FRANKIE BANALI (Quiet Riot):
I came to LA in 1978 or ’79, and I decided to stay and do or die. I took the drum heads off and put all my clothes inside the drums. I took the drums to Fort Lauderdale Airport, my mom dropped me off, and that’s when you could pay twenty bucks to get all the stuff on as luggage. I got to LAX, I got my drums, I’m standing on the white zone with my drums, $300 cash. That was my plan. I had no idea how I was going to get to Hollywood. As luck would have it, an SIR [Studio Instrumental Rentals] van comes driving by, and it stops, and this guy goes, “Frankie?” I say, “Joey?” It was a tech I had met in Chicago. He was now at SIR, picking up for some big famous band. He goes, “Get in!” We put my drums in the van and he graciously let me stay at his apartment.

• **Record set**
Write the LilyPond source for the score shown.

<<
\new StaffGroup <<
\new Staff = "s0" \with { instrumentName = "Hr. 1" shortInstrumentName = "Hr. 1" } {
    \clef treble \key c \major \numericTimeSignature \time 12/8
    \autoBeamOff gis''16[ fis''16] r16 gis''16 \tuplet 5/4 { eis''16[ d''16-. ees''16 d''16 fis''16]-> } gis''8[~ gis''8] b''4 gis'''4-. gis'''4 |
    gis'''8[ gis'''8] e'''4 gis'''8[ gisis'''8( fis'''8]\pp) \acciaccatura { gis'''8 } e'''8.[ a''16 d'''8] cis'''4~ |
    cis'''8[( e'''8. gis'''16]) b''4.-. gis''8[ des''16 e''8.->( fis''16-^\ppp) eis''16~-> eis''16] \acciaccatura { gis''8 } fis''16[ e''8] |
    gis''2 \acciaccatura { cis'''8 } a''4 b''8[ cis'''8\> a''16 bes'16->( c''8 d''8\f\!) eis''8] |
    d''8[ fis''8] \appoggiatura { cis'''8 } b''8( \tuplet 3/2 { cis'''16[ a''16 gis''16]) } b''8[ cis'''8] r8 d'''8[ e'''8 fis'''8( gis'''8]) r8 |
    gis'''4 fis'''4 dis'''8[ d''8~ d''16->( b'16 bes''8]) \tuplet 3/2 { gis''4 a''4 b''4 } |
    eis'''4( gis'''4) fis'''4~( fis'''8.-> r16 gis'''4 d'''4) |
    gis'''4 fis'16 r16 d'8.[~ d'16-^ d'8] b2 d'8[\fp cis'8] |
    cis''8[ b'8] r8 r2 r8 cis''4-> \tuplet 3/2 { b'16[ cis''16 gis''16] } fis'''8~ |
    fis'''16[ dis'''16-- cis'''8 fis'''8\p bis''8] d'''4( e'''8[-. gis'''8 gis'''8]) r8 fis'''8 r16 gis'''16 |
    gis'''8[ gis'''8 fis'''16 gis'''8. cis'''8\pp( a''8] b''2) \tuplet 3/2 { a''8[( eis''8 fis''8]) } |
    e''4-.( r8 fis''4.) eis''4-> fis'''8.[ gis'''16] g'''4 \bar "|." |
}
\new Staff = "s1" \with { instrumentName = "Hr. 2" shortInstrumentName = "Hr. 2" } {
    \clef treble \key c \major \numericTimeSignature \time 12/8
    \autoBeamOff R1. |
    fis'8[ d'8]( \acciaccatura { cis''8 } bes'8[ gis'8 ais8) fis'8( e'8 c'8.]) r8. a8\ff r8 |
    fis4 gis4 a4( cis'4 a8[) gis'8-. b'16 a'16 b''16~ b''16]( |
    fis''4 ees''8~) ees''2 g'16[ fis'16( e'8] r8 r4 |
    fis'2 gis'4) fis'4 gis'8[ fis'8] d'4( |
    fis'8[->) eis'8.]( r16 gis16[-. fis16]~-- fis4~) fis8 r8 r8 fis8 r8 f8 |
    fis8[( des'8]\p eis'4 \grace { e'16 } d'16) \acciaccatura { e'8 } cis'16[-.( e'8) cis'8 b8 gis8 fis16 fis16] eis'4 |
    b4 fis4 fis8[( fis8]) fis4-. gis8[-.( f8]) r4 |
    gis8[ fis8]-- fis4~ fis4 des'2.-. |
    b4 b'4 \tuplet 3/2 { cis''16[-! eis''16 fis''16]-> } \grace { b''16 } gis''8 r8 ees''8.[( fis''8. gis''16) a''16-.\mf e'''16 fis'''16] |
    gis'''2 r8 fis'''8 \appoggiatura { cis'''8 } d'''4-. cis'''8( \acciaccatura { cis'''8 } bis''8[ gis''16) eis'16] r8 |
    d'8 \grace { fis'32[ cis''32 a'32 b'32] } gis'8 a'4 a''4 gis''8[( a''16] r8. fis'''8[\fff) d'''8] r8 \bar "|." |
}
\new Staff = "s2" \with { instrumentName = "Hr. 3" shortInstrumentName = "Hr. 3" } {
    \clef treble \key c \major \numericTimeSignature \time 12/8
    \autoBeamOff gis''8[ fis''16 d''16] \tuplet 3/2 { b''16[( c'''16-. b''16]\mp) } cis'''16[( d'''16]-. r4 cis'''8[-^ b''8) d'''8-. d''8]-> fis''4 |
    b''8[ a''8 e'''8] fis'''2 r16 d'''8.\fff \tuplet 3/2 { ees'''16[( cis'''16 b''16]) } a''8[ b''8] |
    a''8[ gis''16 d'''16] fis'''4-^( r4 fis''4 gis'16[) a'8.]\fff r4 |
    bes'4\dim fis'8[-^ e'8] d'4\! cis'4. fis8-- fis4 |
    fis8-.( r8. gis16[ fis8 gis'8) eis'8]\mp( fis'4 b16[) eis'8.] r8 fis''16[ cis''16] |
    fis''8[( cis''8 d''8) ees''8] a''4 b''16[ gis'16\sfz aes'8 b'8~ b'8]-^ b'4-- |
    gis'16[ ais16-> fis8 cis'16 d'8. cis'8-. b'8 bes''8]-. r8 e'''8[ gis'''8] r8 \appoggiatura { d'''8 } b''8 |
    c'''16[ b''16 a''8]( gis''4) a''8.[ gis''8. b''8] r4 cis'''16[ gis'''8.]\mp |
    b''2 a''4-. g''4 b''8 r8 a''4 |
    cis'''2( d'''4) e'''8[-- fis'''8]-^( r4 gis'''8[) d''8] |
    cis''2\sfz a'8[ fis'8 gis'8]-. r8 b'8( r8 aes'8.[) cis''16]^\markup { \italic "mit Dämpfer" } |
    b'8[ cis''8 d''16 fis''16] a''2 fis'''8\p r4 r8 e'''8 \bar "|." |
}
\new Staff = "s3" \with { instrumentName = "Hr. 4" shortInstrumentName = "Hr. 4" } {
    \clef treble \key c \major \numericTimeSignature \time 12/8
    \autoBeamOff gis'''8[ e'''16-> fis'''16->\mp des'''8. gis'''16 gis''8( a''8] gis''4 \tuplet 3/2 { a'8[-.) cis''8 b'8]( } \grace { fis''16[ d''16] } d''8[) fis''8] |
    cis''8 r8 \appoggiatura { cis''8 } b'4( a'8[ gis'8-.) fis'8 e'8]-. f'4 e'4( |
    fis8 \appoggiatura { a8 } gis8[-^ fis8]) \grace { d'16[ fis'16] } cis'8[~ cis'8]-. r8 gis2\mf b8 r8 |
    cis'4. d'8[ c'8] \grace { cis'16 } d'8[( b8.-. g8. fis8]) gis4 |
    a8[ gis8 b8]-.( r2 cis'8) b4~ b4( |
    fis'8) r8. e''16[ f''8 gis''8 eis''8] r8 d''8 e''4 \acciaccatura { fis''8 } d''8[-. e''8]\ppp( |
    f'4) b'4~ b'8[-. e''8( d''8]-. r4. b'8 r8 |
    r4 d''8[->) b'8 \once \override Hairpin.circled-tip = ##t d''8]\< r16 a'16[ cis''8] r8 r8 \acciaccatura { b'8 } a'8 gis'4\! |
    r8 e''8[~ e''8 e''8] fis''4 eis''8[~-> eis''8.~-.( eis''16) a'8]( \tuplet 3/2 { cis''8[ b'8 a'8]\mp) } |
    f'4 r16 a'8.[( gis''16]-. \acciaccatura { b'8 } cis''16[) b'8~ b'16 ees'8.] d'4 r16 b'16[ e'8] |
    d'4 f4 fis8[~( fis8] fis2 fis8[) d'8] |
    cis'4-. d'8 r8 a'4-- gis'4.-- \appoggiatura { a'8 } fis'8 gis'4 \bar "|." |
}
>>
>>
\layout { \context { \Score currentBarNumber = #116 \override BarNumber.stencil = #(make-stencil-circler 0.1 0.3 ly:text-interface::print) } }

• **List of tasks**
a – In the Frankie Banali passage, rename "van" to "truck" and write out the text between "FRANKIE BANALI (Quiet" and "at his apartment.", inclusive.
b – How would you sum up the Frankie Banali passage in two sentences?
c – What are all the places named in the Frankie Banali passage?
The entries come from a separate source.

• **Answers for this exercise**
a –
FRANKIE BANALI (Quiet Riot):
I came to LA in 1978 or ’79, and I decided to stay and do or die. I took the drum heads off and put all my clothes inside the drums. I took the drums to Fort Lauderdale Airport, my mom dropped me off, and that’s when you could pay twenty bucks to get all the stuff on as luggage. I got to LAX, I got my drums, I’m standing on the white zone with my drums, $300 cash. That was my plan. I had no idea how I was going to get to Hollywood. As luck would have it, an SIR [Studio Instrumental Rentals] truck comes driving by, and it stops, and this guy goes, “Frankie?” I say, “Joey?” It was a tech I had met in Chicago. He was now at SIR, picking up for some big famous band. He goes, “Get in!” We put my drums in the truck and he graciously let me stay at his apartment.

b – Frankie Banali came to LA in 1978 or '79 resolved to stay and do or die, flying out of Fort Lauderdale with his clothes packed inside his drums and $300 in cash. Stuck at LAX with no idea how to reach Hollywood, he was spotted by Joey, a tech he had met in Chicago who now worked at SIR, who gave him a ride in the van and let him stay at his apartment.

c –
- LA
- Fort Lauderdale Airport
- LAX
- Hollywood
- Chicago